Los autores se hacen unas
preguntas interesantes, a mí me interesa una en particular, reza más o menos
así: ¿en serio los empleados de corporativos se creen diferentes a los
conductores de camiones que los llevan a casa casi a medianoche cuando todas
las cortinas de los comercios están cerradas y las luces públicas iluminan a los
fantasmas? Ellos pueden creer que sí, que son de mundos diferentes, pero no es
muy cierto, porque el punto de confluencia es lo que Juan José Castillo llamó
en uno de sus libros “la soledad del trabajador global”, alguien que sale muy
de madrugada para cubrir la cuota de puntualidad mensual en la oficina, después
le toca cubrir una buena cantidad de actividades técnicas que reflejan su
rendimiento y producción, y de pronto se hace de noche y ahí están los dos, el
chofer y el empleado del mes. Si esto funciona así, entonces un profesor
universitario de tiempo completo que tiene mi edad, y yo, un estudiante de
doctorado haciendo de profesor por horas sin seguridad social y completando el
mínimo necesario edición y corrección de estilo de textos, en realidad no somos
muy diferentes. Porque el trabajo, si tengo razón en mi presupuesto, construye
subjetividades, las organiza y nos presenta en las relaciones sociales.
La precariedad, dicen los
autores, es no tener el control de nuestras decisiones. Vamos, y aquí recuerdo
a un compositor amigo mío, “inerme río abajo” a las voluntades de una economía
siempre en crisis ―los autores dicen que de
plano esto ya es estructural― a los ajustes estratégicos de las empresas que si más le dan las gracias a 70 o 100 o 1000
trabajadores, haciéndoles sentir que parte del problema ―si no es que todo el problema― son ellos, su falta de rendimiento, su falta
de compromiso con la empresa, con esa familia. Pero los dueños y los patrones tienen una estrategia para
salir al paso de esta incomodidad: “pensamiento positivo”. Así le llaman y a mí
me resulta patético. Porque por alguna razón, a decir de ellos, el desempleo es
un “área de oportunidades” o desde el cinismo “una gran bendición para
emprender”. Este es el otro tema, un obstáculo epistemológico que debemos
tumbar si queremos comprender teóricamente para qué trabajamos en la vida.

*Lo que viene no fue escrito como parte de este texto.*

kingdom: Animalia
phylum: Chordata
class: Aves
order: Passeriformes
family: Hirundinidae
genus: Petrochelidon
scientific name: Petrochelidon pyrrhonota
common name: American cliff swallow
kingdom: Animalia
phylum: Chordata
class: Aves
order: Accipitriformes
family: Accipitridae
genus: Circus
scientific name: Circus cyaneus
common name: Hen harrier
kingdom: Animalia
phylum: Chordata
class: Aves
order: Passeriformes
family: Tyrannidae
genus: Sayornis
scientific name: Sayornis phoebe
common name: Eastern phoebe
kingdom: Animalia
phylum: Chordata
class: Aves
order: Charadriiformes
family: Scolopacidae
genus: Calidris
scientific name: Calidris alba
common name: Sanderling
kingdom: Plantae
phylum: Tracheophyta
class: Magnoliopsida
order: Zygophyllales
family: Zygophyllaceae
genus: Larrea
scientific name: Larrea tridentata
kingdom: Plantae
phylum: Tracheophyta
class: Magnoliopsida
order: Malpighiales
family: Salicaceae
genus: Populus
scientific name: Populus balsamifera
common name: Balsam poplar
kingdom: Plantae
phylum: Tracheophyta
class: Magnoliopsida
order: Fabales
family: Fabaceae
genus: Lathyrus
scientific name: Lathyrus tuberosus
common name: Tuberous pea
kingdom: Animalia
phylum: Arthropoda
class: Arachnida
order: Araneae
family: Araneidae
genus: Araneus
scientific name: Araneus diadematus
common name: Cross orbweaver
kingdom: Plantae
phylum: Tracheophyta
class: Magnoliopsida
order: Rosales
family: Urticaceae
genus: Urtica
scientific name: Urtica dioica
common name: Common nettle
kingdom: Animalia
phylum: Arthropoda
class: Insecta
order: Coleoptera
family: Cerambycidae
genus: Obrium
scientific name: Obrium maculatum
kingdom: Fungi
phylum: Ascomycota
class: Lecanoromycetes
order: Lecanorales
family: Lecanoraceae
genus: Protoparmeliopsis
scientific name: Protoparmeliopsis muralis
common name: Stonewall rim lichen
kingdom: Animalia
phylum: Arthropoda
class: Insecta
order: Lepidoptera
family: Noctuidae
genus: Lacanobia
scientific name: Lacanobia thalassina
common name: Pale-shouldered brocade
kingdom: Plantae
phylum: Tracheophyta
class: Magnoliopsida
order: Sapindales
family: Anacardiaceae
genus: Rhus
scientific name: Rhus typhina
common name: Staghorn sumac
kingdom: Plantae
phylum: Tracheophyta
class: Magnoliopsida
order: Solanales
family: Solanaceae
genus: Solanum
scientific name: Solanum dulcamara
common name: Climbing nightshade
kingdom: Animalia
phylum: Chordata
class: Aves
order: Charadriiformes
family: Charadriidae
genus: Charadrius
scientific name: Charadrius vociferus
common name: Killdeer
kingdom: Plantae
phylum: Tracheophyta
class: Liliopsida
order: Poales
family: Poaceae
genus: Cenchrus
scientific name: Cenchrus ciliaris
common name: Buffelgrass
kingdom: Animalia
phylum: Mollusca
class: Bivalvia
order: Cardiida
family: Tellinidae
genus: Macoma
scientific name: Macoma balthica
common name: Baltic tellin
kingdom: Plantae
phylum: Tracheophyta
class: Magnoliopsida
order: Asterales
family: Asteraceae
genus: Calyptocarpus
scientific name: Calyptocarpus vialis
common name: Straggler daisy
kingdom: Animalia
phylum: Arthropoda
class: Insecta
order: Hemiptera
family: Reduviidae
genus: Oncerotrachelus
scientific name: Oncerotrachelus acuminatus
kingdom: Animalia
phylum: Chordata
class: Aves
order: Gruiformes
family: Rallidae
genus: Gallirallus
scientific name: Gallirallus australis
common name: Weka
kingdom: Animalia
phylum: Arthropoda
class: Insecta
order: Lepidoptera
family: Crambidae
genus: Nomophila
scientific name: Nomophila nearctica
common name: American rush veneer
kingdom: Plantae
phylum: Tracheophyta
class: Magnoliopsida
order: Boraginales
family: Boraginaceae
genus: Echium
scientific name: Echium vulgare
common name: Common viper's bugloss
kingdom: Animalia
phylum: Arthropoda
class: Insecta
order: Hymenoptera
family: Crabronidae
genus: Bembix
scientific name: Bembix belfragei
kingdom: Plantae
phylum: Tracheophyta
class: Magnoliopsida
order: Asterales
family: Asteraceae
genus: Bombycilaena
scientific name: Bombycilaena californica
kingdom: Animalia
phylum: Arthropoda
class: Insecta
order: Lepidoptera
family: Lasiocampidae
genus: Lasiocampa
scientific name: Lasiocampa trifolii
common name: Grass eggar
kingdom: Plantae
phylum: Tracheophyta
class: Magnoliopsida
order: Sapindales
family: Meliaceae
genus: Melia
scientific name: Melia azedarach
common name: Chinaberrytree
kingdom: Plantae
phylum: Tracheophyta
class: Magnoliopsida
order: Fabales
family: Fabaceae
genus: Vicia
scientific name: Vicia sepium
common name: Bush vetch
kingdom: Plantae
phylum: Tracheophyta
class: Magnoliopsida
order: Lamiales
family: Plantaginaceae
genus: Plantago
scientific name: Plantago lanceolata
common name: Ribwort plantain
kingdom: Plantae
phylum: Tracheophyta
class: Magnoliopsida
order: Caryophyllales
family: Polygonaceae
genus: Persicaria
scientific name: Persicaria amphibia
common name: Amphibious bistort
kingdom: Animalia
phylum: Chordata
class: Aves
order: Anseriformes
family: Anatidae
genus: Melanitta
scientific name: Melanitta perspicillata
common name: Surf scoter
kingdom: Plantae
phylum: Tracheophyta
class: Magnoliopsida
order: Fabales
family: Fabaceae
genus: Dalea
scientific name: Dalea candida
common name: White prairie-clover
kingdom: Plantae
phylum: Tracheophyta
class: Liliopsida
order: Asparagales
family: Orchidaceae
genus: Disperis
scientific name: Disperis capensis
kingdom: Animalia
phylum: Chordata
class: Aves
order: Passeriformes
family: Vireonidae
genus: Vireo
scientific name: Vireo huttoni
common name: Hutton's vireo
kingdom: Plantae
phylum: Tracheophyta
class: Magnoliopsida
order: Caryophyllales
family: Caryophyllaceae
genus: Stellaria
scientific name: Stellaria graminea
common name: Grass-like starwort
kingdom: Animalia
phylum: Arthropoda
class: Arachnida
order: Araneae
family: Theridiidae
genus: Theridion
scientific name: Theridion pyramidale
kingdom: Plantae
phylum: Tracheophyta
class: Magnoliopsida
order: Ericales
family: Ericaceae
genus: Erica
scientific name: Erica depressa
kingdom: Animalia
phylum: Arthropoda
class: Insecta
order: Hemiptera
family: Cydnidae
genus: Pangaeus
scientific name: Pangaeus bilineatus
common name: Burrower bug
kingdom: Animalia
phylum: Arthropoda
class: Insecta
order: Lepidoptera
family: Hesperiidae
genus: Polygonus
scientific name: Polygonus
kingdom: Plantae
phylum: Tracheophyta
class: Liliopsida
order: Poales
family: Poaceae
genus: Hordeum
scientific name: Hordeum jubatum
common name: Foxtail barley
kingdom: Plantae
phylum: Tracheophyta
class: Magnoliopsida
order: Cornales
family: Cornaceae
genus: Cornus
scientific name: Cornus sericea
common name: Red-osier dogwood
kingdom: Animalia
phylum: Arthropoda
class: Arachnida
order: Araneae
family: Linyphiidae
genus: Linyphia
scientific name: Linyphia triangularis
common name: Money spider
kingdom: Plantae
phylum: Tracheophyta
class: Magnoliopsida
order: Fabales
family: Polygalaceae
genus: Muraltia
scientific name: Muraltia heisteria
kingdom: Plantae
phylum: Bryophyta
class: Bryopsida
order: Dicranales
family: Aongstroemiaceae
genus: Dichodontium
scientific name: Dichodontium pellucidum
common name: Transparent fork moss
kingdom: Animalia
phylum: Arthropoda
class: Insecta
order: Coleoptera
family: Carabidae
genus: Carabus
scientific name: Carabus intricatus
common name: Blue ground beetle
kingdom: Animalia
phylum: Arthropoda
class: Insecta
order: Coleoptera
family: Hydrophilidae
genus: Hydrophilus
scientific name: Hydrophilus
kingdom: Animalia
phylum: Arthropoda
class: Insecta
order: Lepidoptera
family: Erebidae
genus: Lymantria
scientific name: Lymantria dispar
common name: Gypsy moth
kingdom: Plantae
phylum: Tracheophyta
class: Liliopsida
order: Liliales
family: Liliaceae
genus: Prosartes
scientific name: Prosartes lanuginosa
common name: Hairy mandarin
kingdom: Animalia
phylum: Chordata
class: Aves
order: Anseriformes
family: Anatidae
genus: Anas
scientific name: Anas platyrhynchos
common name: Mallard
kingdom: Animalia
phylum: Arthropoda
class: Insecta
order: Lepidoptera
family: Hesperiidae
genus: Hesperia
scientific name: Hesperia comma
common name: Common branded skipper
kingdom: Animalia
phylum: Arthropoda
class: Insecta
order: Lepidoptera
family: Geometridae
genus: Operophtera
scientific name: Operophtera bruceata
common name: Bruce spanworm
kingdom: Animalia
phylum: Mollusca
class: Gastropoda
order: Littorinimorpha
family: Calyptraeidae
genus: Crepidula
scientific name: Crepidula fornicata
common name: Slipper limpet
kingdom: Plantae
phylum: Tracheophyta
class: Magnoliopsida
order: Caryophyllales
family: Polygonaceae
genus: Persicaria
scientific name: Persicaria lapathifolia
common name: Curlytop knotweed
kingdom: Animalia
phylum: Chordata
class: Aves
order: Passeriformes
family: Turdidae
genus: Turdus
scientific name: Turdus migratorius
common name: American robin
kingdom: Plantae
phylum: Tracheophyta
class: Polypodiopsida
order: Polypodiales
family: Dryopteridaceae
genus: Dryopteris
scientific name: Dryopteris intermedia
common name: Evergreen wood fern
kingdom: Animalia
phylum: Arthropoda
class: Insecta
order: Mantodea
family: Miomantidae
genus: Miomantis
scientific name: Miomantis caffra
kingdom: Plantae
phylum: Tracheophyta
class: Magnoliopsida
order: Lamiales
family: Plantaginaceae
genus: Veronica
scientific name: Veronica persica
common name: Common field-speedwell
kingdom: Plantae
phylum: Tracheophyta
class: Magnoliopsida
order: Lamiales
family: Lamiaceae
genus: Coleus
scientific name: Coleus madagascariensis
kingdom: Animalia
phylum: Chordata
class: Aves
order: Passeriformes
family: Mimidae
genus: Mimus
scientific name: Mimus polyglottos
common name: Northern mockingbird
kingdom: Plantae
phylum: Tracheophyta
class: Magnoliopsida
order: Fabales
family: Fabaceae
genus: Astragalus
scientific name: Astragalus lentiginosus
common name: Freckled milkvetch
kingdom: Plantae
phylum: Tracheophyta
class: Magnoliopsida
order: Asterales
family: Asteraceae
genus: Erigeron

La cultura del emprendedor está en todas partes: trabajo y emprendedurismo comienzan a sonar a una sola cosa, a ese sinónimo que hay que evitar que termine por borrar los márgenes de cada cual. Emprender un negocio no es mala idea, hay que tener la cara de cemento para no darse cuenta de que es una alternativa de vida digna, lo que los autores están cuestionando, y sin duda comparto la idea, es algo más sutil y por eso los 'nuevos emprendedores' ni se enteran: su presencia no es más que la negación del trabajo.